«Privatus» – eine Holzinstallation mit Überraschung

Die begehbare Installation «Privatus» der Frères Chapuisat in der Grossmünster-Krypta ist das jüngste Kapitel in der über 1200-jährigen Geschichte zwischen dem Grossmünster und Höngg.

Der Stangenwald trägt das kleine Amphitheater von «Privatus», in dem eine humoristische Überraschung wartet.

Um das Jahr 820 besass das Chorherrenstift Zürich ersten Grundbesitz in Höngg – das war rund 300 Jahre, bevor die Krypta des Grossmünsters geweiht wurde. Seit mindestens 1188 gehörte ein Viertel des Zehntenbezugsrechtes dem Grossmünster. Wie «der Meier 1388 mit dem heimischen Förster» umgesprungen war, wird in einer Anekdote in der kürzlich erschienenen Mitteilung «Die Hofwies beim Dorf Höngg» der Ortsgeschichtlichen Kommission erzählt. Für ihre Installation «Privatus» verarbeiteten die Frères Chapuisat rund acht Kubikmeter Fichtenholz aus dem Hönggerberg-Wald, die sie von einer Regensdorfer Sägerei bezogen haben.

Gehämmert, gebohrt und geschraubt

Während vier Wochen wurde in der Grossmünster-Krypta gehämmert, gebohrt und geschraubt, bis «Privatus» vollendet war. «Während der ganzen Planungs- und Bauphase haben uns die Frères Chapuisat keine Pläne zeigen können», erzählt Thomas Gamma, Kurator von Kunst in der Krypta. «Die Künstler lassen sich ganz auf den Raum ein und treten mit ihrem Werk in einen Dialog.» Da sich Cyril Chapuisat inzwischen aus dem Kunstbetrieb zurückgezogen und sich mit seiner Familie auf einem Bauernhof in der Nähe von Yverdon niedergelassen hat, hält Grégory mit Hilfe von lokalen Assistenten die Fahne der Frères Chapuisat hoch.

Kunst trifft Spiritualität

Die Brüder aus der Romandie sind in Zürich keine Unbekannten: Im Jahr 2008 haben sie an der Ausstellung «Shifting Identities» im Kunsthaus Zürich mitgewirkt. Seit 2001 konnten sie unter anderem in Berlin, Brüssel, Paris und Seoul ihre temporären Installationen dem interessierten Kunstpublikum präsentieren. Das Grossmünster führt Kunst in der Krypta zum vierten Mal durch, hier treffen Kunst und Spiritualität aufeinander. «Es ist immer wieder von neuem spannend, wie Gegenwartskunst auf den geschichtsreichen Raum der Krypta reagiert und wie Künstler im Prozess der Arbeit anfangen, die eigenen Glaubensvorstellungen und Gottesbilder zu reflektieren», so Thomas Gamma.

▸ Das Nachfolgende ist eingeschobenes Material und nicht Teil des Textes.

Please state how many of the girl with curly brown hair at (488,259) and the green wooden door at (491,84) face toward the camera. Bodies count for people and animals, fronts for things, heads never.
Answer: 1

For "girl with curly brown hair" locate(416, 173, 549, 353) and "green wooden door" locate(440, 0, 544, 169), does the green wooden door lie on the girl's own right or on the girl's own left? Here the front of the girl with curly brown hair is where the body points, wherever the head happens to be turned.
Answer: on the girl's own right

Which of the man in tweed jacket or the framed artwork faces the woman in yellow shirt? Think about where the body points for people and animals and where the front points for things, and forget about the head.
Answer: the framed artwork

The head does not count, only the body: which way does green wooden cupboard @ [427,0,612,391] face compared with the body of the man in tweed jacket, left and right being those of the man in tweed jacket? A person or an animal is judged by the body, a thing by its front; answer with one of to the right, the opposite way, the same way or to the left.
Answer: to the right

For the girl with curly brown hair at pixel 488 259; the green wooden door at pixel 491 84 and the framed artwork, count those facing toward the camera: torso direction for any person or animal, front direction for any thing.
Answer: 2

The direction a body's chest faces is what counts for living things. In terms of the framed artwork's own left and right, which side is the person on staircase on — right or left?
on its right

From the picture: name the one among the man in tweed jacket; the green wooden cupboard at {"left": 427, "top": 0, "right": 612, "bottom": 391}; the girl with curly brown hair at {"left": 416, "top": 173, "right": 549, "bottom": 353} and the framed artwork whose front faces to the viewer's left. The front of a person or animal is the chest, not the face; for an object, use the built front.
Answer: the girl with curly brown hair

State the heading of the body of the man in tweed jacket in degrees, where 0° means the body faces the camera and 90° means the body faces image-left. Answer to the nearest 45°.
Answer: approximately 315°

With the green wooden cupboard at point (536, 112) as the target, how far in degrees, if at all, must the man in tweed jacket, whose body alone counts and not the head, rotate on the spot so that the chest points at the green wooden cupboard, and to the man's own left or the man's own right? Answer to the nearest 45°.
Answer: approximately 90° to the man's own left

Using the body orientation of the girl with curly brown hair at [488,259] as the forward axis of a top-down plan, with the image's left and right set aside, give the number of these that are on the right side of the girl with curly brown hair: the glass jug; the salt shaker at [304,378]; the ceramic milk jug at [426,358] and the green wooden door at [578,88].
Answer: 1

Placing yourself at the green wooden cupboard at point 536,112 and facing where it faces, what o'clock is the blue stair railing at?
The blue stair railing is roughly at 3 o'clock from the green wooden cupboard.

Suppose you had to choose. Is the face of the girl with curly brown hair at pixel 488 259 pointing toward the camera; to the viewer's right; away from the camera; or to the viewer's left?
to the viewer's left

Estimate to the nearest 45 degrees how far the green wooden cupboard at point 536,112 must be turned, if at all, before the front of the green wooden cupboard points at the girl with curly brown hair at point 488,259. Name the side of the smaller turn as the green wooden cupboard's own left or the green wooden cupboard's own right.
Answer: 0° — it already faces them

Eine Überraschung im Innern von «Privatus»

Die Skulpturen der Frères Chapuisat wirken auf den ersten Blick oft sperrig, sind aber mit allen Sinnen wahrnehmbar. So auch «Privatus». Zunächst sieht man den Zugang zur Krypta durch Latten versperrt, doch wer sich hindurchschlängelt, steht vor einem Tatzelwurm mit einem engen Zugang, der zur Begehung einlädt. Die Installation ist nicht begehbar im eigentlichen Sinne, man robbt über einen verwinkelten Weg vom Dunkel dem Licht entgegen. «Auf diesem Weg wird jeder mit seinen Gefühlen, Ängsten und Gedanken konfrontiert, ehe er in das erlösende Licht kommt», so Thomas Gamma. Dort findet man sich in einem hölzernen Amphitheater wieder, wo einen, ganz in der Tradition der Frères Chapuisat, eine Überraschung erwartet.

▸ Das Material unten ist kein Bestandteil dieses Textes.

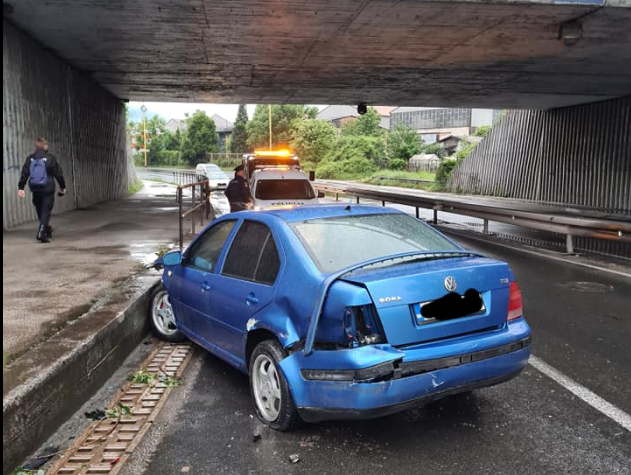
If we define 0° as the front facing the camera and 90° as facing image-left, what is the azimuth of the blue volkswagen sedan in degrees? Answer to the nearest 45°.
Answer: approximately 135°

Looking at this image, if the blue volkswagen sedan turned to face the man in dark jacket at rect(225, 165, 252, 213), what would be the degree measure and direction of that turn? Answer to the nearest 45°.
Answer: approximately 45° to its right

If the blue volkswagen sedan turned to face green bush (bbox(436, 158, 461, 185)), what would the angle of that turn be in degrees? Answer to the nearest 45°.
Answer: approximately 45° to its right

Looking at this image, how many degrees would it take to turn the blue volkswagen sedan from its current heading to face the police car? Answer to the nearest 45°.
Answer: approximately 45° to its right

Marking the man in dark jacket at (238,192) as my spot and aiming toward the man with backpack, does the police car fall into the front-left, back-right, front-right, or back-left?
back-right

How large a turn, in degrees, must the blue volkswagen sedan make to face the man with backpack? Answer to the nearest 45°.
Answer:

Am Freitag, 8. Juli, findet um 18 Uhr ein Predigt-Slam als Begleitveranstaltung statt. Pascale Rondez, Christian Bergmaier, Hanspeter Zürcher und Grossmünsterpfarrer Martin Rüsch werfen in improvisierten Kurzpredigten einen theologischen Blick auf die Installation. Die Ausstellung in der Krypta ist bis zum 18. August zu sehen. Zudem ist auf dem Altstetterplatz die Sandsteinskulptur «Intersection» der Frères Chapuisat, die sie im Rahmen von Gasträume, einem Projekt der Arbeitsgruppe Kunst im öffentlichen Raum (KiöR), erstellt haben, zu sehen.